You are going to want an operator's manual as the selections for the three point can be complicated. 

Depending on the year of the tractor the 3 point will not raise if the valves are set for external, or be slug slow if valve is partially set between selections. The raise/ lower lever may be locked back into select and the selectamatic valve set in TCU/external if someone were using external hydraulics. 

By your left heel will be a selector valve with 4 positions L (linkage) L/1 1 & 2. Early tractors had taps. 

Set the valve to L, the Selectamatic valve then has to be in Height (position) or Depth (draft) position on the rear of the main raise / lower lever. Pull the raise / lower lever on the quadrant right back against the spring in to select BEFORE and while you turn the selector dial to depth or height. 

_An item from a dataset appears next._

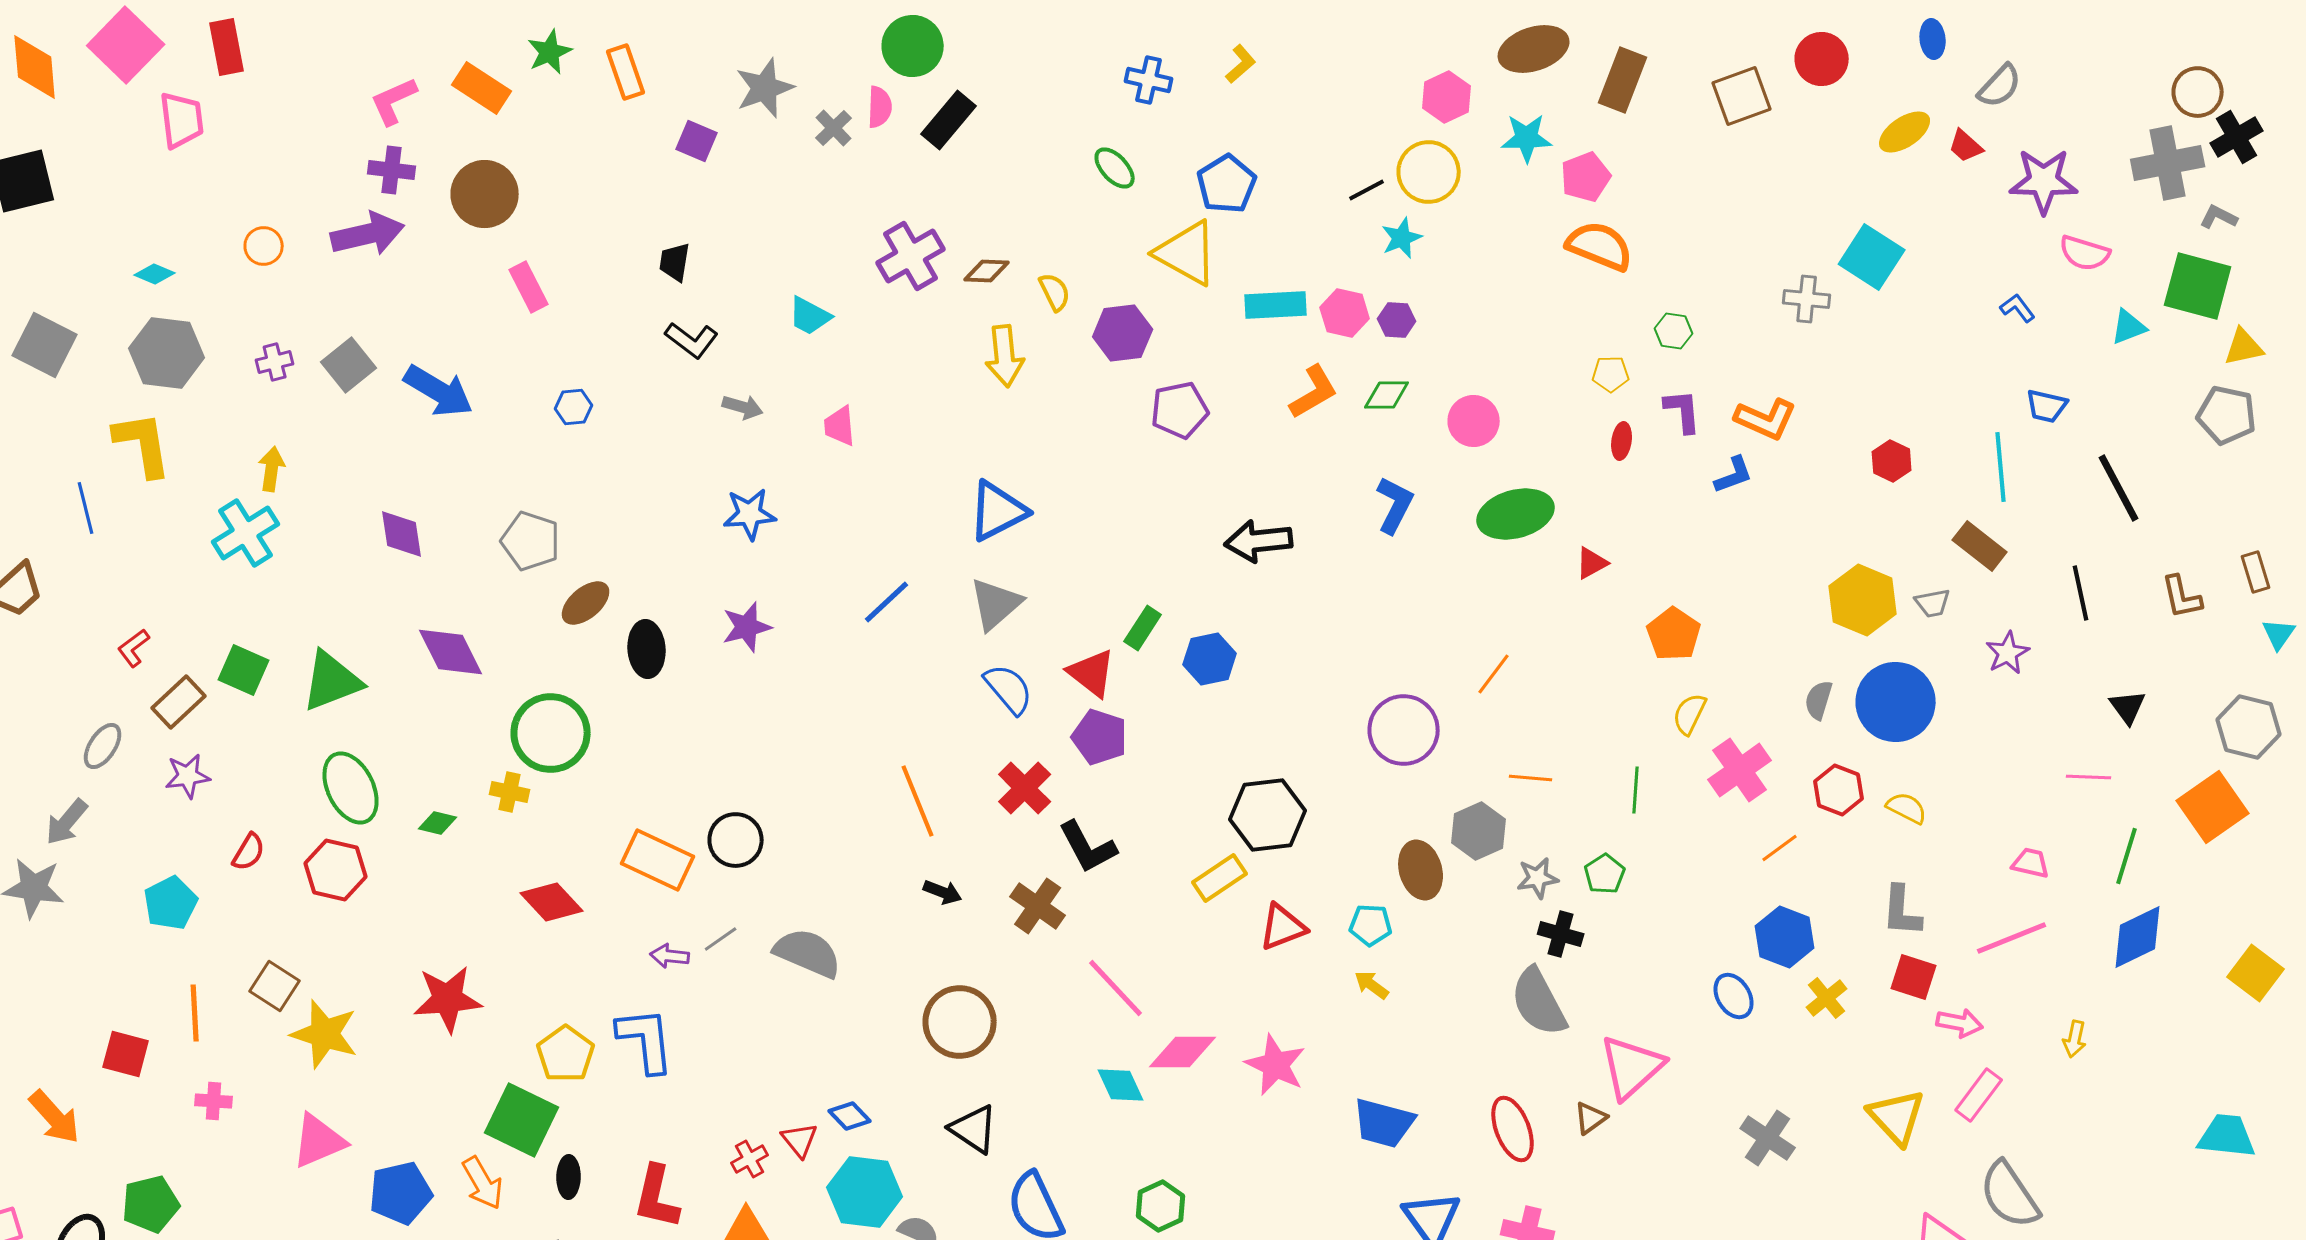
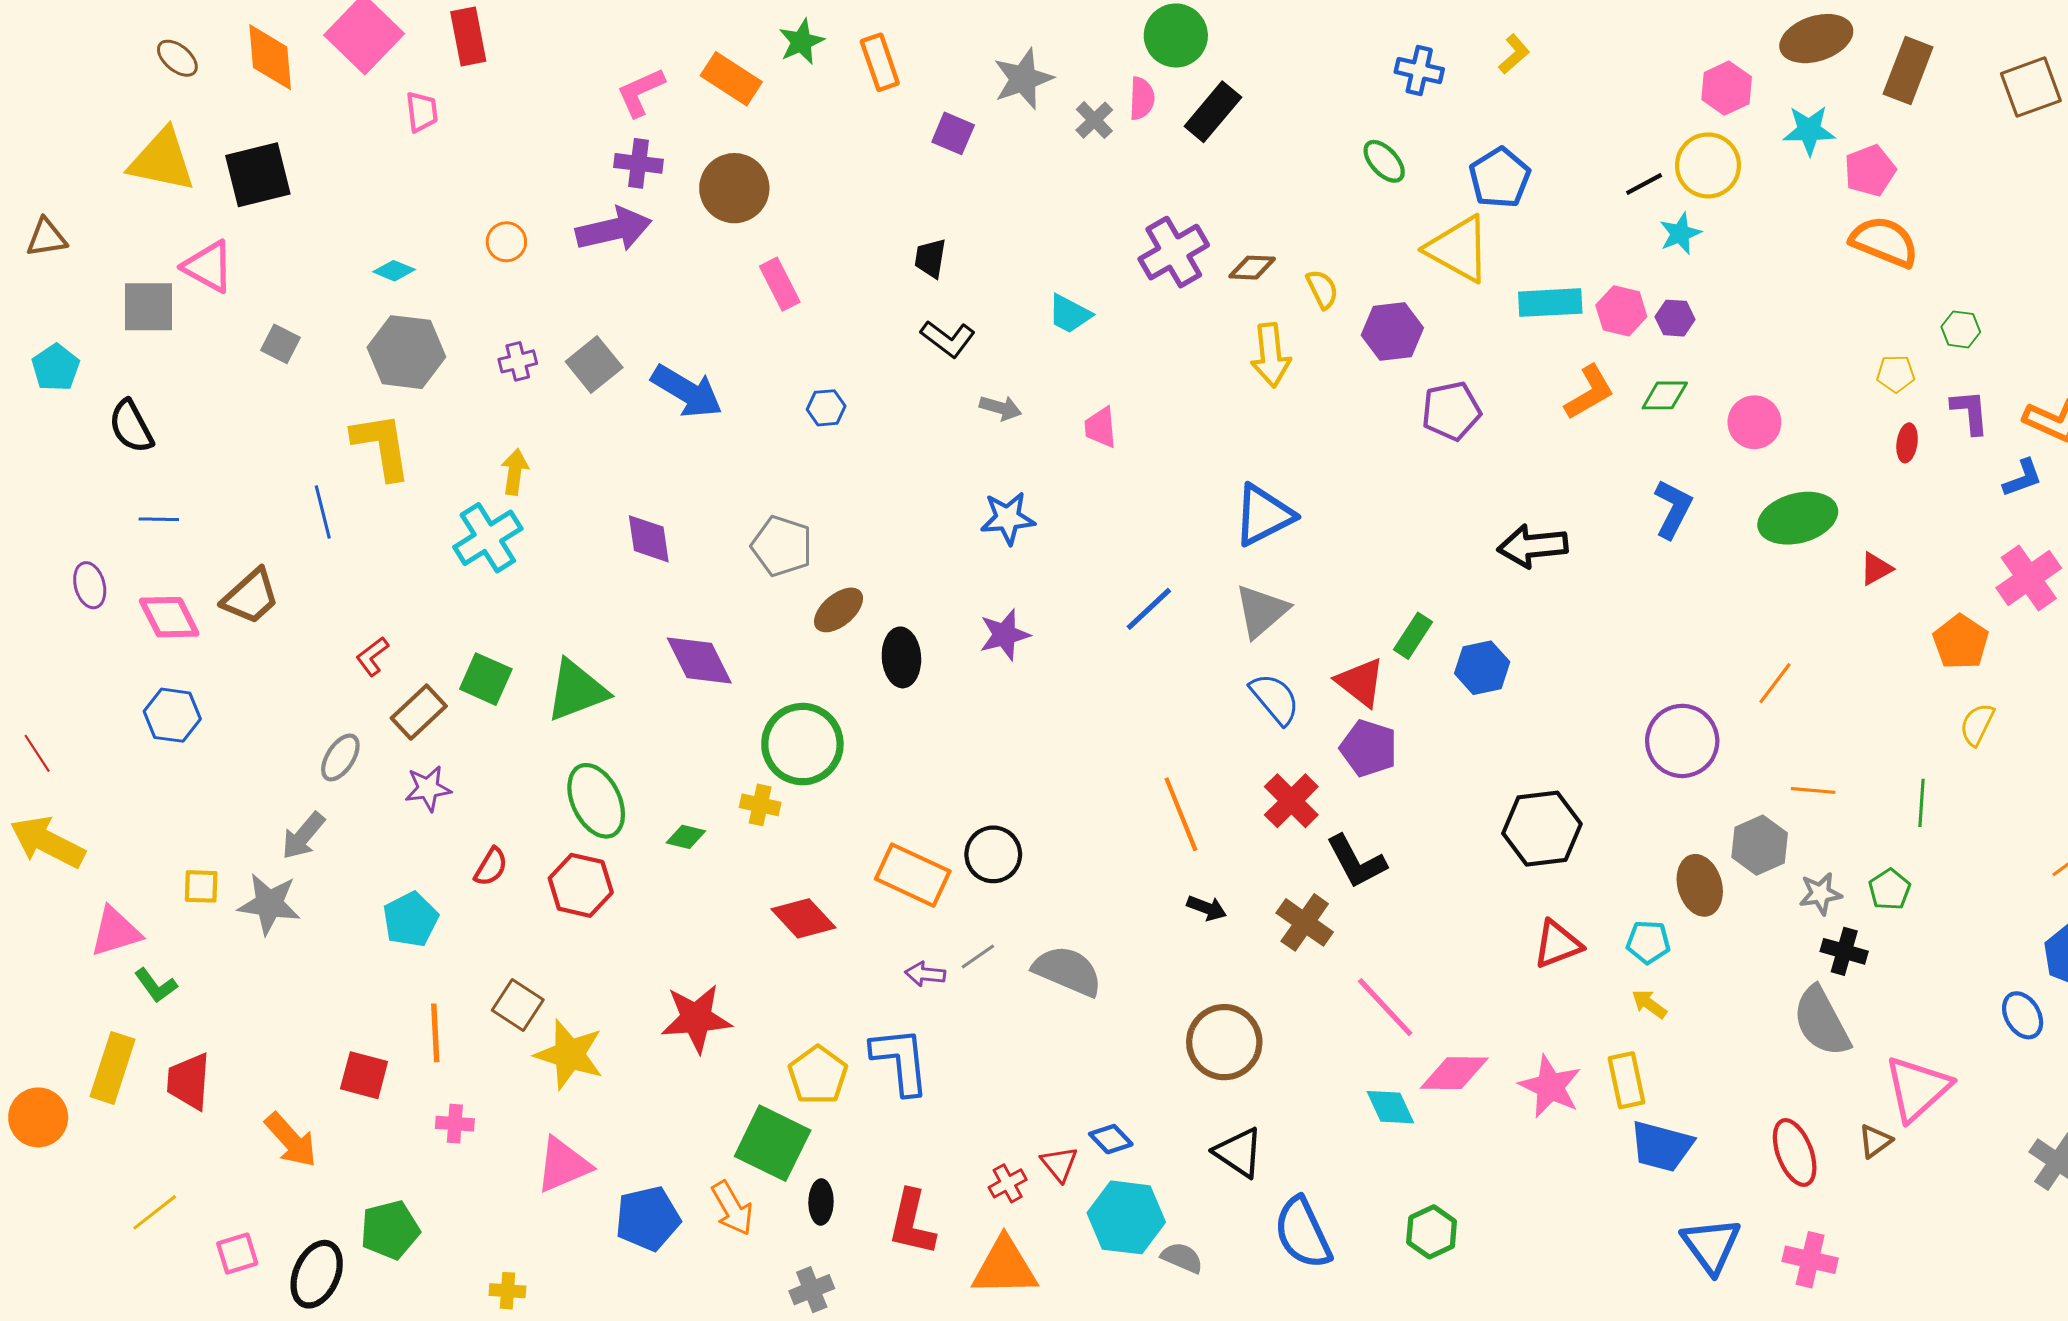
pink trapezoid: (182, 120) -> (422, 112), size x0.7
gray square: (45, 345) -> (281, 344), size x0.6
pink cross: (1740, 770) -> (2029, 578), moved
yellow rectangle: (1220, 878) -> (1627, 1080), moved, turned -68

Also should the tractor be fitted with a dump valve just behind the main lever for raise / lower make sure it is DOWN.


----------



## deerhide (Oct 20, 2016)

DB's have a very complicated 3pt. hydraulic system. Get the shop manual and don't mess with the internal hydraulics, only let a DB(Case-IH)trained mechanic work on it. The operators manual will show you how the controls work. That's good info from RC Wells.


----------



## FirstEliminator (Jan 6, 2016)

Thanks for the replies. The 990 did come with a Shop Service Manual. I was looking at the manual this morning and yeah, it seems there is more going on than needed to simply go up and down. There were external hydraulics added to this. Some of the levers are very hard to move from rust I suspect. Don't know how long this tractor sat around before I found it. The temp was -4 this morning which is a bit cold to work on something for fun. No room in the shop yet to bring it in. It might be a while before I get a chance to dig into this system. Unlikely to find a DB or Case trained mechanic around here, plus I am too cheap to hire for mechanical work. With the service manual I could probably meander through locating where a fault might be. I have some experience with hydraulics as I run a transmission shop. 

thanks,
Mark


----------



## deerhide (Oct 20, 2016)

I believe you can, seeing as you have the shop manual and some hyd. experience. Not me though, not enough patience!


----------



## FirstEliminator (Jan 6, 2016)

The hardest part is finding time.


----------



## Simcoe County (Oct 21, 2020)

I'm a new member with a DB 990 and very interested in this conversation. 
I'm having the same issues and am wondering if you can suggest a reliable source for an operators manual.


----------



## pogobill (Jan 31, 2012)

I don't know anything about this outfit, but it came up first on my search.
https://farmmanualsfast.com/product...MItb6IsaDG7AIVk8DACh0ohgnaEAQYASABEgKjOvD_BwE


----------



## Simcoe County (Oct 21, 2020)

pogobill said:


> I don't know anything about this outfit, but it came up first on my search.
> https://farmmanualsfast.com/product...MItb6IsaDG7AIVk8DACh0ohgnaEAQYASABEgKjOvD_BwE


Thanks for the link, I was kind of hoping to get a link to a proven site as I have been burned on previous purchases.


----------